Hackney Burned and Smashed Sean Gittins*

9 August 2011 — New Left Project

I spent last night amongst the crowds in Hackney, the smell of burnt rubber and metal wafting through the air. As I did so, I heard parts of their stories:

I heard one man, his tracksuit top unzipped and chest bare, say he had ‘waited six fucking months for this, wait, was it six or seven months since the Tories came in, bruv?’ He then smashed the windows of an estate agent and betting shop.

I saw police arrest a man who had looted bathroom toiletries including several bottles of head and shoulders and some toilet roll whilst rioters less than 20 yards away smashed windows.

I heard riot police say, ‘I’m getting bored, let’s get stuck into these cunts.’

I saw several priests chatting to the hooded gangs and people of their local neighbourhood. One conversation I overheard between them and some youths with their faces covered was about the ideas of religion. I heard one of the youths say, ‘but why would I listen to ideas that are 300 years old?’
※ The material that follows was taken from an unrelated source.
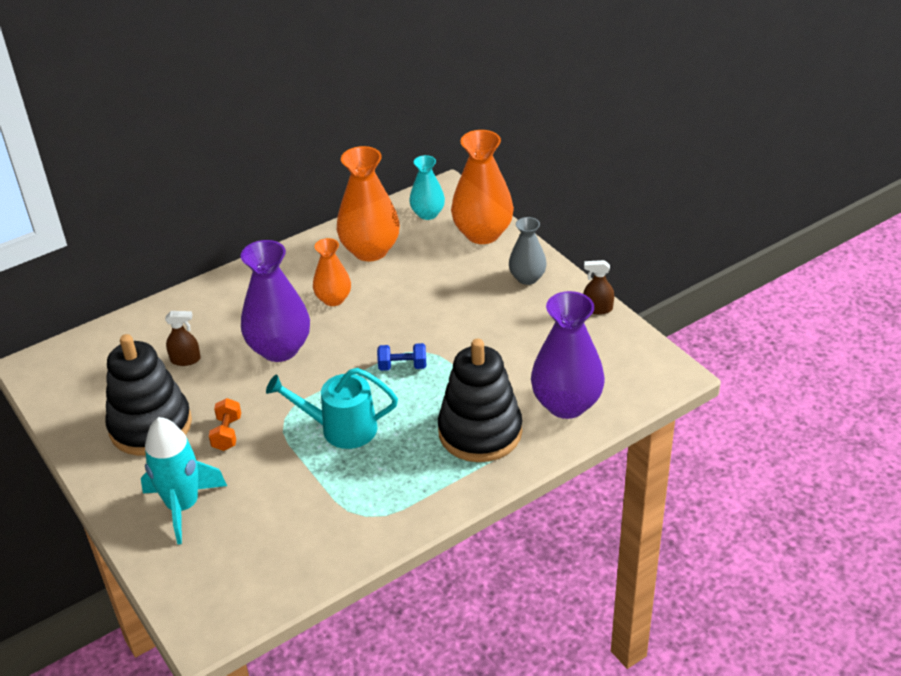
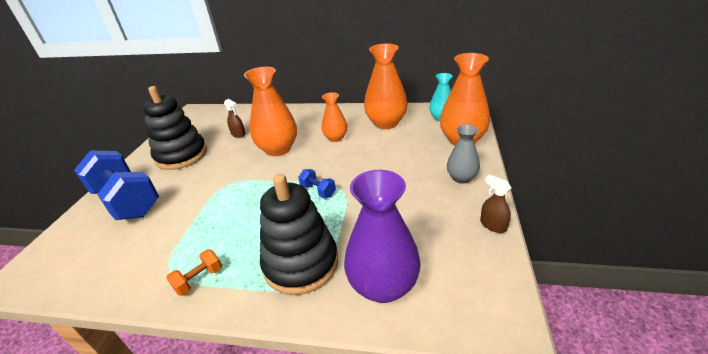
camera: 45 degrees right, 5 degrees down
turquoise rocket [141,417,227,544] -> blue dumbbell [74,150,159,220]
orange dumbbell [209,398,241,451] -> orange dumbbell moved to [166,249,222,296]
purple vase [241,240,310,362] -> orange vase [244,67,297,156]
turquoise watering can [266,368,398,449] -> none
I saw a man from the local community implore people throwing rocks at the windows to stop what they were doing. ‘This is our place, where we work and live, it’s those bastards you should be having words with,’ he said, pointing to the police. One of the masked youths said to the other, ‘he’s right, blood.’ They smashed the windows anyway.
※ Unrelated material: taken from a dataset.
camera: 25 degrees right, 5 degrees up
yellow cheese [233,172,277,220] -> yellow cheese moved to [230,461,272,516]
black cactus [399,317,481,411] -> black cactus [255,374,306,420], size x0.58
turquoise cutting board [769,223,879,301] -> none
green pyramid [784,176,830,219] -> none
I came home and put on the news channel. I found all the pundits talking about the Mark Duggan case and interviews with predominantly white and upper-middle class people about the riots. Thuggery this may be, but watching people hurtle rocks at windows and cops with scant regard for their future and the consequences lays bare a complete hatred of the system these rioters have come to know. Cameron’s warning to ‘these people’ that they are ‘potentially wrecking their own life too’ will have been as comical as it is empty to them.

The question is, what could make someone feel that way? Are they just ‘mindless thugs’ as is suggested? Or are these people’s disregard for a system a product of a society that has built into it a need to create estates and forgotten people? As I heard one of the rioters say tonight, ‘we’re not ignored now are we?’

It’s an obvious comparison but last night, standing on an estate with police around me as flames illuminated the night, I felt like I was in a TV show like The Wire. These estates are our projects and the forgotten places that society doesn’t want to see or understand. These places are the outcomes of socio-economic and political choices, rather than, as much as the political and media class would have us believe, simply a place where degenerate thugs reside.

There was too much to take in for me to know exactly what I was seeing last night but I’m sure more than cars and buildings were going up in smoke.